In any case, it would be good practice to recommend avoiding splashing the eyes with water, and to wear tight-fitting goggles when swimming. Often, practitioners will advise patients to bring a supply of daily disposable lenses for holidays. This can be useful also as people tend to be out of their normal routine on holidays, and one study has shown a relationship with more severe infections.27
Wearers with less lens experience generally or, in the case of continuous wear in a new lens type, are more at risk of both corneal infection and inflammation.8 Handling difficulties may contribute to mechanically induced events in new wearers, but this would not likely be the case for those new to continuous wear. These findings point towards adaption of the anterior eye, which has been indicated in human studies, as evidenced by binding of Pseudomonas to corneal epithelial cells, surface cell shedding and epithelial thickness return to baseline levels over a 12-month period.3
Still a Sensible Option?
What types of wearers might really benefit from continuous wear? To name a few groups–– people with a love for the outdoors who camp a lot; those with lens-handling issues; and individuals whose ocupations or lifestyles benefit from long hours of wear, such as shift workers. When hand hygiene is an issue (e.g., on a camping trip), not having to touch the lenses is a distinct bonus. Difficulty in handling lenses can take up a lot of time for some individuals, such as men with large digits. The ensuing frustration can result in ocular surface damage and/or discontinuation of lens wear. During “on” weeks, shift workers can have little relaxation time. Not having to worry about lens care can be a lifestyle advantage.
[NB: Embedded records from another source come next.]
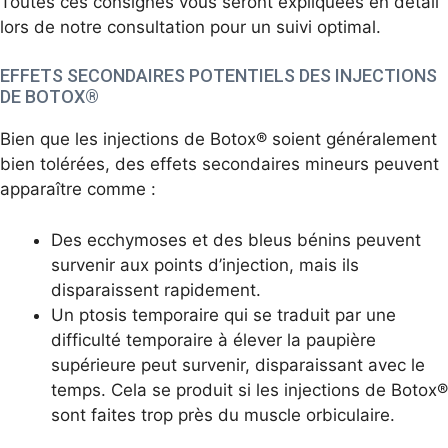
Toutes ces consignes vous seront expliquées en détail
lors de notre consultation pour un suivi optimal.
EFFETS SECONDAIRES POTENTIELS DES INJECTIONS
DE BOTOX®
Bien que les injections de Botox® soient généralement
bien tolérées, des effets secondaires mineurs peuvent
apparaître comme :
Des ecchymoses et des bleus bénins peuvent
survenir aux points d’injection, mais ils
disparaissent rapidement.
Un ptosis temporaire qui se traduit par une
difficulté temporaire à élever la paupière
supérieure peut survenir, disparaissant avec le
temps. Cela se produit si les injections de Botox®
sont faites trop près du muscle orbiculaire.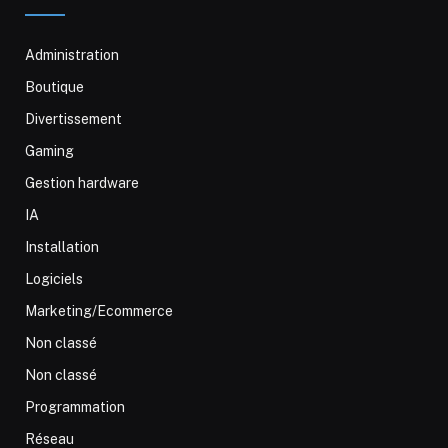
Administration
Boutique
Divertissement
Gaming
Gestion hardware
IA
Installation
Logiciels
Marketing/Ecommerce
Non classé
Non classé
Programmation
Réseau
There are many practitioners who have thriving continuous wear spheres of practice and report very few issues. However, it should not be a niche market. You don’t need the latest topographer or have to worry about precise lens fitting. You do need good communication skills and relationships with patients. Overnight lens wear still confers a higher risk of microbial keratitis, and patients must clearly understand the consequences of their choice. Still, compared to other life risks, it is low—about equal to the risk of dying of cancer in the US.28 Continuous wear can make a big difference to the quality of life of some wearers and, managed appropriately, can be a rewarding sphere of practice.
Dr. Carnt is an Australian Government Early Career CJ Martin Research Fellow at Moorfields Eye Hospital in London. Previously, she worked in private practice in Australia and the UK before taking a position with the Brien Holden Vision Institute in Sydney in 1999, where she held a variety of roles, including Principal Investigator on contact lens clinical trials. She completed a PhD in Epidemiology of Contact Lens Related Infection and Inflammation in 2012.